Rage Without The Machine
The Badass Tech-Noir Dystopia Of Gerry Duggan’s ‘Analog’
Gerry Duggan is a force to be reckoned with in contemporary comics. In 2012, he and Brian Posehn created a celebrated reinvention of Deadpool that arguably paved the way for the massively popular Ryan Reynolds movies. He and Posehn also wrote one of my personal favorites, The Last Christmas, a blood-soaked Yuletide orgy in which Santa comes after naughty and nice alike.
Since then, Duggan has worked seemingly nonstop under his own steam. He’s taken some of the genre’s most “fun” titles (Guardians of the Galaxy, Star Wars: Chewbacca, Uncanny Avengers) and imbued them with more depth and humanity, as well as populating their protagonists’ universes with substantive supporting characters.

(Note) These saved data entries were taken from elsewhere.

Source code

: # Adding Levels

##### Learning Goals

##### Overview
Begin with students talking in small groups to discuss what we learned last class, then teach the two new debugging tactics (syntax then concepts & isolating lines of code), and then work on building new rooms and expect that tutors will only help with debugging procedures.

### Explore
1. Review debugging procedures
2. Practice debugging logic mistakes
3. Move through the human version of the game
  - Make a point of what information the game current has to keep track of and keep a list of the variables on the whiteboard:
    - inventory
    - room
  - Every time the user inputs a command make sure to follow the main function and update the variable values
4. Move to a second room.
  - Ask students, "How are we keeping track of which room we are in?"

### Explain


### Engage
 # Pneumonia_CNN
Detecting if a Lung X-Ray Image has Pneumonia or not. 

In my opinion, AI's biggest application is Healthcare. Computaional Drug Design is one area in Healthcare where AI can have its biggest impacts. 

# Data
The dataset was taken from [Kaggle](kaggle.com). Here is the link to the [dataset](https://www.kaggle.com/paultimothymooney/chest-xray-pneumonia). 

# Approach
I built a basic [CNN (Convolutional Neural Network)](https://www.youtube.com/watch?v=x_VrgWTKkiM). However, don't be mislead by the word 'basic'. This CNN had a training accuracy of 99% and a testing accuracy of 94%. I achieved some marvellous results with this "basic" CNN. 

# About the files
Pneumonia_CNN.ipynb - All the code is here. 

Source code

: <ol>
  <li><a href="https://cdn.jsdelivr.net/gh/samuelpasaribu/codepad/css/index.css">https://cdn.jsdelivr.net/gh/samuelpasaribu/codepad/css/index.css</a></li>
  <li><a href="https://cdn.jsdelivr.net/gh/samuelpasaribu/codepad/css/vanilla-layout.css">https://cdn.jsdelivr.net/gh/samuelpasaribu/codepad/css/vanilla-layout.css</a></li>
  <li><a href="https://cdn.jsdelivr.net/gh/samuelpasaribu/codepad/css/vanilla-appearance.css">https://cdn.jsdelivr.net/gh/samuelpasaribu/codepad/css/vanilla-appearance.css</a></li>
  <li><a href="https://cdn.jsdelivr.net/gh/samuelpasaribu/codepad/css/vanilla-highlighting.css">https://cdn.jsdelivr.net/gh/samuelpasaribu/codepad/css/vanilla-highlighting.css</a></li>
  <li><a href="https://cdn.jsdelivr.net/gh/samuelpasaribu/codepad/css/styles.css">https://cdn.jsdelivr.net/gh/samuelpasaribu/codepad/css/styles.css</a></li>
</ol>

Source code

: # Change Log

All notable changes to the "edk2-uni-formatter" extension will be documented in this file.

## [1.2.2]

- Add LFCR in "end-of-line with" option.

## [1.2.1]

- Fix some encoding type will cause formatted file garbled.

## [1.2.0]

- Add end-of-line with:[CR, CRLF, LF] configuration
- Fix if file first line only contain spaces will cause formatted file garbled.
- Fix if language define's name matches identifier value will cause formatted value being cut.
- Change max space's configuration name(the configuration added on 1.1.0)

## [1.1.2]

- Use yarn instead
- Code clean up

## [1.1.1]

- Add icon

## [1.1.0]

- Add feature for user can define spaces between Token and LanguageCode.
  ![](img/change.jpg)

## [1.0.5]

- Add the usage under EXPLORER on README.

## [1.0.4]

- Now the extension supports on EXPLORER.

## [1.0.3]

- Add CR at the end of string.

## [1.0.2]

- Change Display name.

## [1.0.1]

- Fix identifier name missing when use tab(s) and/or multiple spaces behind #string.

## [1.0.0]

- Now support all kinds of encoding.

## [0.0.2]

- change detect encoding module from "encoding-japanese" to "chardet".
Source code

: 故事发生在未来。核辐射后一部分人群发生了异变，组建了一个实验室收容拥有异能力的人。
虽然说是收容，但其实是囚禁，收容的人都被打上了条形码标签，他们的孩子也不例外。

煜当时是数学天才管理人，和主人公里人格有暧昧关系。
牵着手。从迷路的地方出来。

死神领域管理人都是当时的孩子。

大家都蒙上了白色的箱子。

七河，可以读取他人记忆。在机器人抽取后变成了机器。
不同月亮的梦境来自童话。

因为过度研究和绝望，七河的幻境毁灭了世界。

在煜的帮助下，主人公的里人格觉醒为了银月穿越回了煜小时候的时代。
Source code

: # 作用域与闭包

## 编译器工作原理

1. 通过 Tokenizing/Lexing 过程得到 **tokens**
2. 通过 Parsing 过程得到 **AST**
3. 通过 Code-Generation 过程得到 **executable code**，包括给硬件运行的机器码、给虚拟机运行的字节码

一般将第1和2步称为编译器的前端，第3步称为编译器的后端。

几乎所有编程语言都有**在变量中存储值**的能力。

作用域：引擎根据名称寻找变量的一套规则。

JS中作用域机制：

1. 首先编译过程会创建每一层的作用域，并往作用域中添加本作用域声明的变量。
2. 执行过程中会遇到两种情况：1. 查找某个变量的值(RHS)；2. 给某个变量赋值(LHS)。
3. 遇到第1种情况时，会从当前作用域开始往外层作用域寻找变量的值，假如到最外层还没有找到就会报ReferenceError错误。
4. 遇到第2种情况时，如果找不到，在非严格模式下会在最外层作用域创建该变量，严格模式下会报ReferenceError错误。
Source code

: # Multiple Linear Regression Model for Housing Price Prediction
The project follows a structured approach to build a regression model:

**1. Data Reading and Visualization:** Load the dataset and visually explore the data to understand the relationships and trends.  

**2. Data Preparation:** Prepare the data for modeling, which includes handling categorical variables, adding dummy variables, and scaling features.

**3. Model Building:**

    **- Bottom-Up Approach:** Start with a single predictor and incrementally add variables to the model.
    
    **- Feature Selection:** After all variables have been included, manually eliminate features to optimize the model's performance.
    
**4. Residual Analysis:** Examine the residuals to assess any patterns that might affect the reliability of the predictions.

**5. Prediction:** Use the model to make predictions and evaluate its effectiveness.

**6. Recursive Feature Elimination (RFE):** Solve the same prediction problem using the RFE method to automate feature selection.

One of his newest series, Analog, debuted this summer but has just been collected into a volume spanning issues 1-5. At first blush, it’s not what I would think of as standard Duggan fare. In the year 2024, a Facebook-like global entity gets weaponized by hostile foreign powers. Definitely science fiction. This prompts anarchists to launch “The Great Doxxing,” in which everyone’s private online info becomes…let’s just say, no longer private.
A murky sort of semi-apocalypse, semi-dystopia results. Things basically keep functioning. The power stays on. Other forms of technology like AI and VR flourish. It’s just that hardly anyone uses the Internet or connected devices, at the risk of ostracism and exclusion. A bartender chews out a young man for wearing a smart watch, saying, “Don’t bring that connected shit in here!”
It’s a provocative and in some ways appealing setting. What if we could indulge our daily fantasies of going off the grid and yet still live in a modern, high-tech world? It would make an excellent Black Mirror. But instead of dwelling on attractive British suburbanites quietly drowning in their own self-imposed tech horror, Duggan takes this premise to an entirely different place. Or, better, a different pace.
Analog rockets us right into the action of this world via the hero Jack McGinnis, one of the so-called “ledger men.” In his “quiet moments,” McGinnis laments his existence or attempts to drown it in a substance. But this isn’t a quiet book. McGinnis gets paid to transport critical documents, on paper, inside a briefcase locked and handcuffed to his wrist. This, of course, makes him the instant and constant target of unscrupulous foes who would do anything to get their hands on those papers.
As a result, this “fantasy” world becomes one in which McGinnis is usually killing or trying not to get killed, often in unconventional ways. SPOILER ALERT: One of them literally involves a towel. It contains all the cyber-noir of a Blade Runner, but with two-hundred-percent more action. David O’Sullivan brings these action sequences to life with his textured and grounded but highly kinetic art.
Duggan peoples Analog with immediately memorable supporting characters, like McGinnis’ half-black, half-Irish, all-ass-kicking friend-with-benefits, Oona. We also meet his screw-loose yet highly pragmatic Dad and the delightfully tough-talking government heavy “Aunt Sam.” He laces his mordant wit throughout. A close-quarters mass-shootout gets paused because Dad doesn’t want the bad guy’s blood to spill into the marinara on the stove. McGinnis attempts to tranq a guy tailing him, but the tranquilizer is expired, so the tail just ends up “shitting himself for three days.” A highly unexpected foray into the 2024 world of AI tech leads to McGinnis insulting a robotic ape.
Full disclosure: I’m a junkie for imaginative dystopias. I could read Warren Ellis’ Transmetropolitan until my dying day. But with Analog, that rich world is just the springboard for a breathlessly-paced storyline that leaves us at the end of issue five with a tantalizing mystery ahead. And, almost certainly, a trail of bloody towels.